Honestly I don't know, but it seems to me like extracting every single frame of a video as a lossless PNG is only really something that's necessary if you're trying to archive something or do frame by frame restoration. Either way, it is something that you hopefully aren't doing every day, so why not just let it run overnight & move on?

Otherwise ask yourself if you can settle with just extracting a single clip/section, or what's actually wrong with lossy jpeg with a low -qscale:v (high quality) - start around 5 and work down until you visually can't see any difference

[–] [email protected] 3 points 1 month ago (4 children)

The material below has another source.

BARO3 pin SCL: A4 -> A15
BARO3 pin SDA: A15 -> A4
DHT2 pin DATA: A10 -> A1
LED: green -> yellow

I'm doing this to upscale and interpolate the video and I want the best quality possible, since the source is using h.264 and I'm exporting to AV1. I was using jpeg with qscale:v 0 and 100% quality but you could still see compression artifacts, which is why I want to use a lossless format now. The upscaling and interpolation also takes quite a lot of time, so I'm also trying to minimize the time each step takes, if possible, since I'll be doing this with multiple videos and I'll probably use these scripts I made in the future a few more times.

[–] [email protected] 2 points 1 month ago (1 children)

Have you considered using av1an? it supports vaporsynth which has a large amount of upscale and frame interpolation tools, AI or not. If your upscaler supports vapoursynth, it could be a lot better option.

[–] [email protected] 2 points 1 month ago* (last edited 1 month ago)

I use upscayl-ncnn (basically just the cli version of Upscayl) and it doesn't support vapoursynth. I've heard of it before but I don't really know what it is or how to use it.